Find every line of the records that has "Teplice" and return it.

====== Input

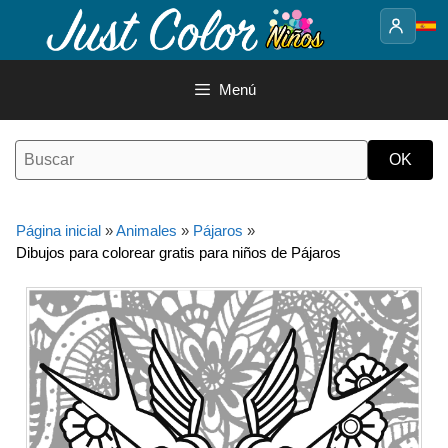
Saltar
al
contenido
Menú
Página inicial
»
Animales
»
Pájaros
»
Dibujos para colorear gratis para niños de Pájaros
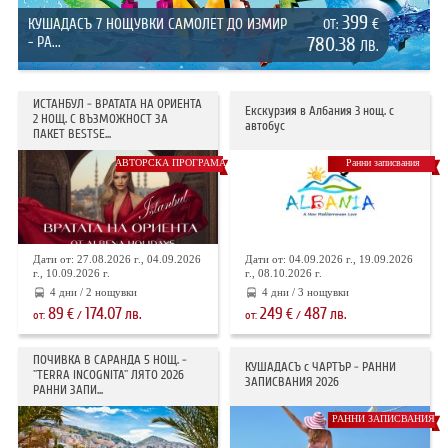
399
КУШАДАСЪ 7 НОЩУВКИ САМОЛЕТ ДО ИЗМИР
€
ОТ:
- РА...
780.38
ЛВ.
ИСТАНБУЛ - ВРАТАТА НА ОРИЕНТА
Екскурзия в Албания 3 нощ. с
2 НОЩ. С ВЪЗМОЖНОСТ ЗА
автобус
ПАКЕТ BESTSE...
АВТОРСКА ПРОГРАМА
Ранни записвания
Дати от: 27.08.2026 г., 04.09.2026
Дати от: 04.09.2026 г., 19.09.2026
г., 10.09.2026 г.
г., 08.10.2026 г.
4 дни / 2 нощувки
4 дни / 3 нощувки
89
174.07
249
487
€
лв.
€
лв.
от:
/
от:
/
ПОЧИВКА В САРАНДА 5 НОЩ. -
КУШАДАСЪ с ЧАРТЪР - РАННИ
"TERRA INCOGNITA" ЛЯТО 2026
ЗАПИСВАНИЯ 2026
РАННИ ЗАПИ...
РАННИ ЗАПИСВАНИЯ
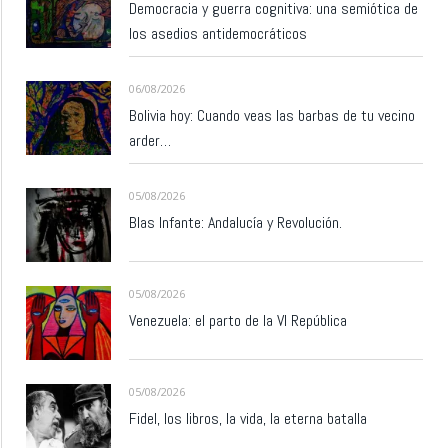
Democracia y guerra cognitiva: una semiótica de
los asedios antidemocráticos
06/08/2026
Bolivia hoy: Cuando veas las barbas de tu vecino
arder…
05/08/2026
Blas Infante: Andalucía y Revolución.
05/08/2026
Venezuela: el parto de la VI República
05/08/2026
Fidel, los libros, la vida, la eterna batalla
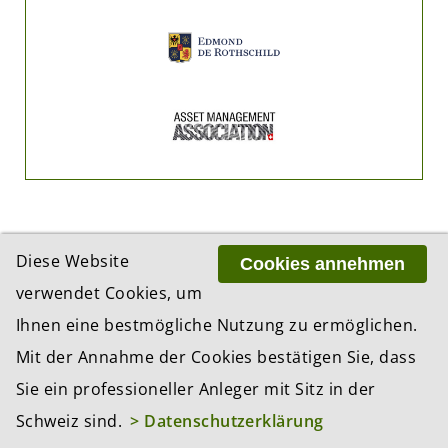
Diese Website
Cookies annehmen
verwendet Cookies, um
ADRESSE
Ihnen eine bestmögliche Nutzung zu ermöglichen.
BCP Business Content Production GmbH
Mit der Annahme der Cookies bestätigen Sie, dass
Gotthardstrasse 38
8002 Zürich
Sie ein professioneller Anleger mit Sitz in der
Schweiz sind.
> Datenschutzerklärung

============
====== Input

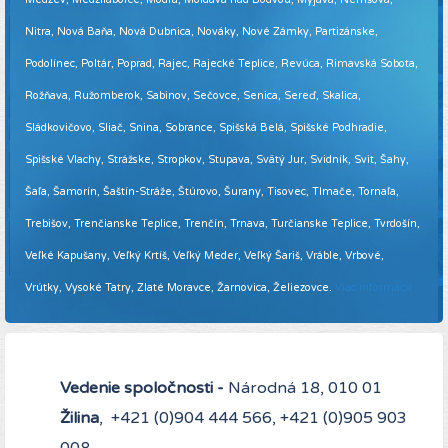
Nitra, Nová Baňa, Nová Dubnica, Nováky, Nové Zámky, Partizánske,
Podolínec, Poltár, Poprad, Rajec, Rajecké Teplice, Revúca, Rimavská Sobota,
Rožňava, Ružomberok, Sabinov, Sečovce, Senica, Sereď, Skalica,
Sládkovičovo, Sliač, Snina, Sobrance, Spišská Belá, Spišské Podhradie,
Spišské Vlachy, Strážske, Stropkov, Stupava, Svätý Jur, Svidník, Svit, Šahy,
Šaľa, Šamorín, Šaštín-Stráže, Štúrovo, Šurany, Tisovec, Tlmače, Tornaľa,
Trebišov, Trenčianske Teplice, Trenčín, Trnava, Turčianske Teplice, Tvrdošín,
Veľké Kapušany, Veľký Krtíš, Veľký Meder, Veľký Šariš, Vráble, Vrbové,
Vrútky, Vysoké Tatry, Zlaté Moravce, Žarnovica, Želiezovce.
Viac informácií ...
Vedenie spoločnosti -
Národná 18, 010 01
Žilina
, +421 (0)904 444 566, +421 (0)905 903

============

> [Expected output]
Podolínec, Poltár, Poprad, Rajec, Rajecké Teplice, Revúca, Rimavská Sobota,
Trebišov, Trenčianske Teplice, Trenčín, Trnava, Turčianske Teplice, Tvrdošín,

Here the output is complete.